Molecular-based diagnosis helps to match the right patient with the right cancer treatment. Researchers took particular interest in DNA profiling in clinical cancer samples.
-This invaluable source is currently not being used for molecular diagnosis due to the poor DNA quality. Formalin causes severe damage to DNAs, which therefore place an inevitable challenge to analyze cancer genomes in preserved tissues, says lead author Qingli Guo from University of Helsinki.
Analyzing mutation processes in cancer genomes can help early cancer detection, to accurately diagnose cancer, and reveal why some cancers become resistant to treatment. The new method can dramatically accelerate the development of clinical applications that can directly impact future cancer patient care.
The new method predicted more than 90% of developing cancer processes
Lead author Qingli Guo works in close collaboration with scientists from The Institute of Cancer Research (ICR), London, and Queen Mary University of London, developed machine learning methods, named FFPEsig, to unravel exactly how formalin mutates DNA.

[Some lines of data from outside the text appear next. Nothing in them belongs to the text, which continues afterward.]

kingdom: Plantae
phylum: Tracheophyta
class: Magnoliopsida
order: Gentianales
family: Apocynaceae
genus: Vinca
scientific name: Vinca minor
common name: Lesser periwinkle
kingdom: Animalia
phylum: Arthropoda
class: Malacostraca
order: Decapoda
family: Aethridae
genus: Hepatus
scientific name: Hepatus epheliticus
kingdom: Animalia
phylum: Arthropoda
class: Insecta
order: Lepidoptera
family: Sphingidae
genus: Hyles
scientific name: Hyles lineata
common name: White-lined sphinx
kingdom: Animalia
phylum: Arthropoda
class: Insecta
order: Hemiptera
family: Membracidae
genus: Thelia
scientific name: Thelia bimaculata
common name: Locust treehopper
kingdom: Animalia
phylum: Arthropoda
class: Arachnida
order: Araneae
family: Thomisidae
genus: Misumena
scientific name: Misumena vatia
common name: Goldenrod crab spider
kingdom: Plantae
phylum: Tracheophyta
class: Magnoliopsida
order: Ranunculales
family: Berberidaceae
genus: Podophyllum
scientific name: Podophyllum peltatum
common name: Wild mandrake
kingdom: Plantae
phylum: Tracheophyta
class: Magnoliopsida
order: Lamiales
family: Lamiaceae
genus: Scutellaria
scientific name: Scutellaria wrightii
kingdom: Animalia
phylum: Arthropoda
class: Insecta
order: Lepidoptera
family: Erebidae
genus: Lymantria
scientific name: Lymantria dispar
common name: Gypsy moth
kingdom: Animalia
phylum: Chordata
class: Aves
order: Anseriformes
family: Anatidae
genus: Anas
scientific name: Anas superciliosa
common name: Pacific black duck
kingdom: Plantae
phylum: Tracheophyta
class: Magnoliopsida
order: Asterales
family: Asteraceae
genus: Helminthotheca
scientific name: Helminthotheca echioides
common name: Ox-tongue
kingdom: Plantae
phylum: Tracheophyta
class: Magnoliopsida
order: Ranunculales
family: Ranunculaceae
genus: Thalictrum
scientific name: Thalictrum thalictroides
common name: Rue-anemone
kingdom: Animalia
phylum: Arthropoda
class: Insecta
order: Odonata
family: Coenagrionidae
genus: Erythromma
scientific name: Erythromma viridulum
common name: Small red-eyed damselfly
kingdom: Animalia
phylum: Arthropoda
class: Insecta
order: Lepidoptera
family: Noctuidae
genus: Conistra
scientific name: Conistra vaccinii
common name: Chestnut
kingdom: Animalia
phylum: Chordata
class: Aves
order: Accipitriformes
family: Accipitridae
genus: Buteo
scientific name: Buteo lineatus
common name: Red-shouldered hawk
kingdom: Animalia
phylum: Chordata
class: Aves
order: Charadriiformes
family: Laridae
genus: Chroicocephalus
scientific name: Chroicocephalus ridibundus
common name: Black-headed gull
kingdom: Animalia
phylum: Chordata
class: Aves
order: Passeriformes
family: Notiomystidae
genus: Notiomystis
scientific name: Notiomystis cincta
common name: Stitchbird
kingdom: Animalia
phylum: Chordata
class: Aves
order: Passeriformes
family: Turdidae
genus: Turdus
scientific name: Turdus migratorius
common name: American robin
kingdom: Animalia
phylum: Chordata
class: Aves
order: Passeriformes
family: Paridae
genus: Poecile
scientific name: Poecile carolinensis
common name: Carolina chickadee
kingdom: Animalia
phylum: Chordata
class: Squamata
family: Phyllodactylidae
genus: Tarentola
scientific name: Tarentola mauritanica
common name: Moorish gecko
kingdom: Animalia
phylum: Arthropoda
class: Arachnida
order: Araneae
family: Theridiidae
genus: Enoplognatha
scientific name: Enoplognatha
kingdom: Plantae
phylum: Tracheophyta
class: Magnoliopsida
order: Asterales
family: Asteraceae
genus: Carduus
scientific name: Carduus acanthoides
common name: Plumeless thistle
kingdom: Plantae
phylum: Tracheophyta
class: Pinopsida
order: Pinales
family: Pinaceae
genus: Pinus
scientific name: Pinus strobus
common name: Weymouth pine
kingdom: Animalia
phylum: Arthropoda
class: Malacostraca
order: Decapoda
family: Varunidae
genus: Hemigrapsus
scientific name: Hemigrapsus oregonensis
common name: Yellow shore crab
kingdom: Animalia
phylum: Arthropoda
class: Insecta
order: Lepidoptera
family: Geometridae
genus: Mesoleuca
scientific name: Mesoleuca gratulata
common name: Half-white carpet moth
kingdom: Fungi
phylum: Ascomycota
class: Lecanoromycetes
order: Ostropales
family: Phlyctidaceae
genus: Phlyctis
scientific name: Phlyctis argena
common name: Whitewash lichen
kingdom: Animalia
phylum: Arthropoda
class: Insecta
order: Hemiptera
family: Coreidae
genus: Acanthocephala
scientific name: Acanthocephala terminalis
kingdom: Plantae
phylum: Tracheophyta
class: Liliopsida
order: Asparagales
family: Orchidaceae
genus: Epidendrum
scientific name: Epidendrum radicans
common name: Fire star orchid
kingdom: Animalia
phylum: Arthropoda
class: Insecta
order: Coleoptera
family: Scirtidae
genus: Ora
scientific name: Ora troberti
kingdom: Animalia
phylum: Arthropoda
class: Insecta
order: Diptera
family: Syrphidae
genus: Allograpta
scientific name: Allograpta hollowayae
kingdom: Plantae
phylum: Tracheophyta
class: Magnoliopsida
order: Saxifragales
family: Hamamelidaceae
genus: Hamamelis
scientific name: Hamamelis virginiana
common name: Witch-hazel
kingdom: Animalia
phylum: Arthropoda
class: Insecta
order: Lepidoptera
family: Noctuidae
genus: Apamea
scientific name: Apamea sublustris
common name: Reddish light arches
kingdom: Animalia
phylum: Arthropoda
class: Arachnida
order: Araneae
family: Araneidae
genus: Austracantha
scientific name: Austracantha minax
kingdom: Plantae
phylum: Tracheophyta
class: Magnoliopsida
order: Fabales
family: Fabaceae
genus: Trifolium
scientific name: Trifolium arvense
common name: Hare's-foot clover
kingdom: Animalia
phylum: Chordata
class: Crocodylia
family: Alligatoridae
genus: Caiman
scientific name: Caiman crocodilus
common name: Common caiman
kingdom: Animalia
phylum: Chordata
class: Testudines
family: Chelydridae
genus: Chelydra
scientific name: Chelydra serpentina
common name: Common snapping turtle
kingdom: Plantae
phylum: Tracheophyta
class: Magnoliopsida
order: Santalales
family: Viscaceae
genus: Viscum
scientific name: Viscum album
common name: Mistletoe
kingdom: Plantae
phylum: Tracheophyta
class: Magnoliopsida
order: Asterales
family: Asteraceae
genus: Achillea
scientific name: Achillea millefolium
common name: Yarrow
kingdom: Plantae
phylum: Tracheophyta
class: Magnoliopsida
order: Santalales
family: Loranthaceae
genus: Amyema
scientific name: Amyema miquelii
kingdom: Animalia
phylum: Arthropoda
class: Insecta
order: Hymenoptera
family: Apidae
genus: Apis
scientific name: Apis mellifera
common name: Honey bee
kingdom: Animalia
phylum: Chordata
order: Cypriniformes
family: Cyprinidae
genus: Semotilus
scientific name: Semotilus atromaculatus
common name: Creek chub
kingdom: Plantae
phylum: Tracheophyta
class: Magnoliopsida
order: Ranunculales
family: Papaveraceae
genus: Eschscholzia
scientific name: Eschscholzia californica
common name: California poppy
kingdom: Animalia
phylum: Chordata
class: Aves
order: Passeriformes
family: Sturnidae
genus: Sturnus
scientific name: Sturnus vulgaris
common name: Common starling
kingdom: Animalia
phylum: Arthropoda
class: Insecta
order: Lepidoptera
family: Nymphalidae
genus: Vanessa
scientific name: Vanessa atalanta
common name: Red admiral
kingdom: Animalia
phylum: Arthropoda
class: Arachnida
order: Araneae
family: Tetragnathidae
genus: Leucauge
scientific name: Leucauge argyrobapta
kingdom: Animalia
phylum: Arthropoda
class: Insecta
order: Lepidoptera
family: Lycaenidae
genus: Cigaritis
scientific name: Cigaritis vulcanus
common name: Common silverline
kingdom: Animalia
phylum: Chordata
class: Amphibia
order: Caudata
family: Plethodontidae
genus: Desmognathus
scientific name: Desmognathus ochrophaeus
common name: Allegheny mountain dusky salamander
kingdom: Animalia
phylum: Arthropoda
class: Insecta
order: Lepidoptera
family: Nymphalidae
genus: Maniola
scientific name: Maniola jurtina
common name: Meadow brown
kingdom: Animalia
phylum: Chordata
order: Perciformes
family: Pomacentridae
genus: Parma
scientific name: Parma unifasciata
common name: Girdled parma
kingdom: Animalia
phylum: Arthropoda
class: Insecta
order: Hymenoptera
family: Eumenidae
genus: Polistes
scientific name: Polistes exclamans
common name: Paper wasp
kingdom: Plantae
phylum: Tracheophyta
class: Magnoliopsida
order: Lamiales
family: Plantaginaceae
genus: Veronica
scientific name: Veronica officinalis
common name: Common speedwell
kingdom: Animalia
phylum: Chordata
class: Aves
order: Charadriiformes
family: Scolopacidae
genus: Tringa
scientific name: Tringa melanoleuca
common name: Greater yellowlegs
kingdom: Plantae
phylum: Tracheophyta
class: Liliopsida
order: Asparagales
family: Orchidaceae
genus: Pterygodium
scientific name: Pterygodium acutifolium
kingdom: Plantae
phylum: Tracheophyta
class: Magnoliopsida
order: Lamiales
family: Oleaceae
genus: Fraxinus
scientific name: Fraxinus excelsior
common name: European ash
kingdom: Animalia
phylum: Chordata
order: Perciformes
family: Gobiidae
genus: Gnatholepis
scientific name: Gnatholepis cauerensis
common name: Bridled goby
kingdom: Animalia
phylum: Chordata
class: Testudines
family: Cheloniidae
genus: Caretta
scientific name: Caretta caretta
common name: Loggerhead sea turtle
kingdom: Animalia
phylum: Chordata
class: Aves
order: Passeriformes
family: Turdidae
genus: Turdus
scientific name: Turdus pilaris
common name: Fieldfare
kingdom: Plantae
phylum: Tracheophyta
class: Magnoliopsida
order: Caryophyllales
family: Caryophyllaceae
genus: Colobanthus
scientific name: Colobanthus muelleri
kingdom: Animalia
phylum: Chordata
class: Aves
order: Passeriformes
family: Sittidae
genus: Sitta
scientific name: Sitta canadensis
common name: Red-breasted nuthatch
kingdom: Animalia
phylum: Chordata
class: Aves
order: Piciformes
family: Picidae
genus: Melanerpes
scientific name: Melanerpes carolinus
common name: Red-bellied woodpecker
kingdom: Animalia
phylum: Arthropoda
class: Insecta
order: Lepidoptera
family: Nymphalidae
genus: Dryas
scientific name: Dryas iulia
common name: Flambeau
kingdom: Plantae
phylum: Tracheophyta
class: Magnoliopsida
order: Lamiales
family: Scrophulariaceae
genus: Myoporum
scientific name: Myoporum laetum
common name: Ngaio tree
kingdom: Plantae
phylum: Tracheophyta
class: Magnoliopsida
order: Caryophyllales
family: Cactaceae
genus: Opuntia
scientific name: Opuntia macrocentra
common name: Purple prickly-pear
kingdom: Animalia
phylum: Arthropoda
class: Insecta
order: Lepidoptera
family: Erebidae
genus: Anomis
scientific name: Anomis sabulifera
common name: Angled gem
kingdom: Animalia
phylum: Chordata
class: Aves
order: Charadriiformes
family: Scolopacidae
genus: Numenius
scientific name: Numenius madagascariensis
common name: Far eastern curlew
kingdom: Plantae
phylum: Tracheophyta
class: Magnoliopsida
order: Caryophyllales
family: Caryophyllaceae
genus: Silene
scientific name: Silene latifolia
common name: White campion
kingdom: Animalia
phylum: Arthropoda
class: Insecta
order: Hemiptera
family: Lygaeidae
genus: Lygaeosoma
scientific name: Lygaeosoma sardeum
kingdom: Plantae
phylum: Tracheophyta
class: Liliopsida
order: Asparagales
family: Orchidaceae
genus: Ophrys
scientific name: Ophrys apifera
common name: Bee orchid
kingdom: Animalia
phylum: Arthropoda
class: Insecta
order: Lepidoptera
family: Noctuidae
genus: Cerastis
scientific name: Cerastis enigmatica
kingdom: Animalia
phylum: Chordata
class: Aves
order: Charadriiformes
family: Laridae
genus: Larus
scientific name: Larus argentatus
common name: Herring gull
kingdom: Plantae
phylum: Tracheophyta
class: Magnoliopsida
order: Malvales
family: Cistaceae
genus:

-Our results show that normally nearly half of the cancer processes will be missed without noise correction. However, using FFPEsig, more than 90% of them were accurately predicted. says Qingli.
Cancer evolves gradually. Profiling mutational processes in longitudinal samples helps to identify clinical informative predictors and make diagnosis of each tumor stage.
-Our finding enables the characterization of clinically relevant signatures from the preserved tumor biopsies stored at room temperatures for decades. With a deep understanding of how formalin impacts cancer genome, our study opens a huge opportunity to transform the developed signature detection assays using the large cost-effective archival samples.
The researchers pointed out the method currently does not completely remove artifacts that appeared in FFPE samples showing batch effects, and how well the tool performs varies by cancer type, so care must be taken to interpret any findings. We are also interested in further applying their methods in a much broader spectrum of archival samples in the future.
The research was funded by Cancer Research UK, the University of Helsinki, and in part by Academy of Finland. This project is co-led by senior authors Prof. Ville Mustonen (University of Helsinki) and Prof. Trevor Graham (the ICR).